34 Views Asked by At

The question concerns the book Understanding Machine Learning by Shalev-Schwartz & Ben-David and the provided definition of non-uniformly learnability. Suppose $\mathcal{H}$ is non-uniformly learnable, that is,

Def: There exists an algorithm $A$ and a function $m_{\mathcal{H}}^{NUL}:(0,1)^2 \times \mathcal{H} \rightarrow \mathbb{N}$ such that for any $\epsilon, \delta\in (0,1)$ and any $h\in\mathcal{H}$, if $m\geq m_{\mathcal{H}}^{NUL}(\epsilon, \delta, h)$, then for any distribution $\mathcal{D}$ over the sample space, if the size of training sample $S$ is equal to $m$, then with probability of at least $1-\delta$ we have $$L_{\mathcal{D}}(A(S)) \leq L_{\mathcal{D}}(h) + \epsilon,$$ where $L_{\mathcal{D}}$ denotes the true risk, i.e. the probability of misclassification.

Now if i show some Algorithm $A$ and a function $m_{\mathcal{H}}^{NUL}$ exists where this is the case, what is the utility of knowing my class $H$ is non-uniformly learnable.
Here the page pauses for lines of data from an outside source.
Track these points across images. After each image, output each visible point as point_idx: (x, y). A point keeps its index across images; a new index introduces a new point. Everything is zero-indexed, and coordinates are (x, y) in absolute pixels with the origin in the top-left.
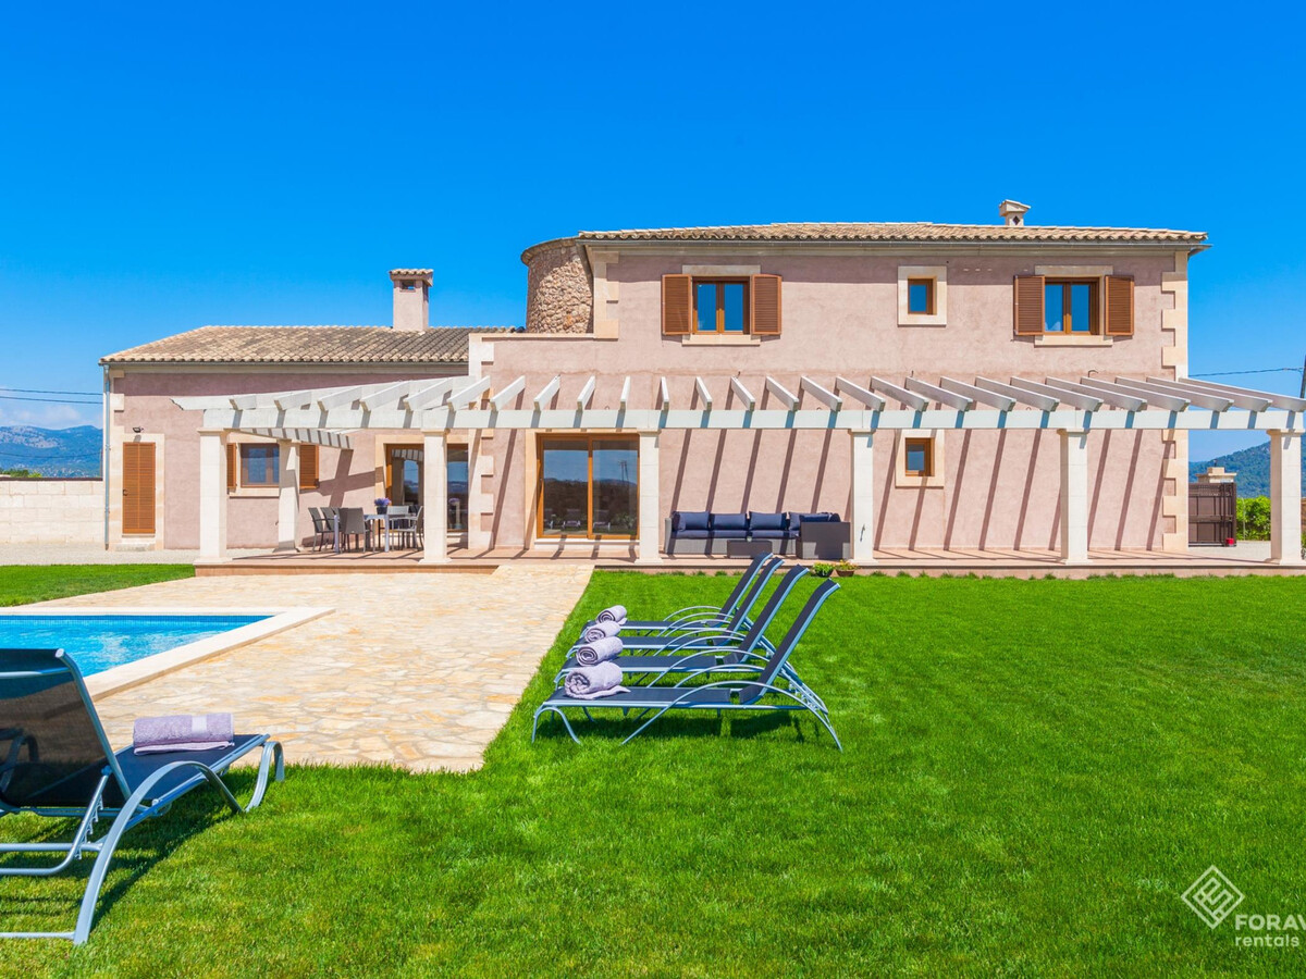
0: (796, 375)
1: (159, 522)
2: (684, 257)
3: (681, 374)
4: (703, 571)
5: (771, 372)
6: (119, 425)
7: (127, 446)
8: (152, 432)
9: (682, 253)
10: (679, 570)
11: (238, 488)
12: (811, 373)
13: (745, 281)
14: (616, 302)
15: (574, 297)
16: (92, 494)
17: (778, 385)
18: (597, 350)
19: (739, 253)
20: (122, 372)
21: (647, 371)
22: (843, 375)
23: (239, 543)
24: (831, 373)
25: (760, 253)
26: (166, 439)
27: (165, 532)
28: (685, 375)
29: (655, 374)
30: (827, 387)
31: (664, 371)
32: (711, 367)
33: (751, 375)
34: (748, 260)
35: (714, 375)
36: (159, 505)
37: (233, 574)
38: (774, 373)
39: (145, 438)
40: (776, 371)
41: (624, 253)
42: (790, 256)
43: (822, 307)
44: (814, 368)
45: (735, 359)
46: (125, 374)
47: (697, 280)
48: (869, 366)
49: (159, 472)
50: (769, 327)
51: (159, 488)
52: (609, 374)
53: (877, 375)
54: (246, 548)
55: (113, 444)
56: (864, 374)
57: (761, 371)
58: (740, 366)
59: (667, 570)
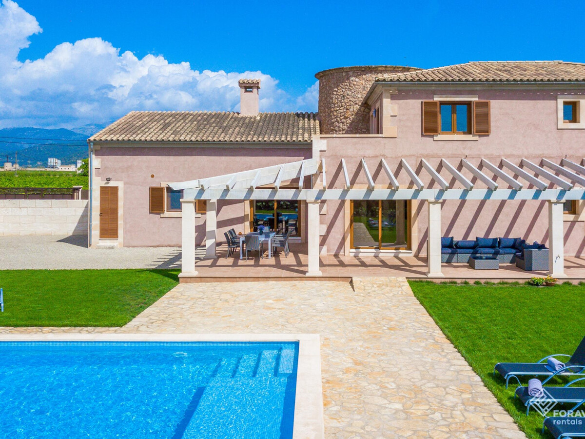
0: (499, 157)
1: (121, 232)
2: (435, 90)
3: (433, 157)
4: (467, 280)
5: (485, 156)
6: (99, 176)
7: (102, 188)
8: (116, 180)
9: (433, 88)
10: (453, 280)
11: (166, 212)
12: (507, 156)
13: (469, 104)
14: (396, 116)
15: (351, 101)
16: (67, 207)
17: (488, 162)
18: (385, 144)
19: (466, 88)
20: (100, 146)
21: (413, 155)
22: (526, 158)
23: (166, 244)
24: (519, 156)
25: (478, 88)
26: (124, 184)
27: (124, 237)
28: (435, 157)
29: (418, 157)
30: (516, 164)
31: (423, 155)
32: (450, 153)
33: (473, 158)
34: (471, 93)
35: (452, 157)
36: (120, 222)
37: (201, 282)
38: (486, 156)
39: (112, 184)
40: (487, 155)
41: (400, 88)
42: (495, 90)
43: (514, 119)
44: (509, 153)
45: (464, 148)
46: (101, 147)
47: (442, 103)
48: (541, 153)
49: (121, 203)
50: (484, 130)
51: (121, 212)
52: (391, 157)
53: (546, 157)
54: (170, 246)
55: (94, 187)
56: (537, 157)
57: (479, 155)
58: (467, 152)
59: (446, 280)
If our class is PAC-learnable we know that our error is \begin{equation} L_{\mathcal{D}}(A(S)) \leq min_{h\in H}L_{\mathcal{D}}(h) + \epsilon \end{equation} bounded by the best hypothesis in our class with probability $1-\delta$ if our sample size is sufficent. But in non-uniformly learnability i only know that our returned hypothesis can "compete" with a specific $h\in H$ if we provide $m_{\mathcal{H}}^{NUL}(\epsilon, \delta, h)$ samples. So it doesnt provide me with any information how many samples i need to compete with all the $h\in H$. For that i would need to know the $h$ that minimizes my $L_D(h)$ to determine my sample size.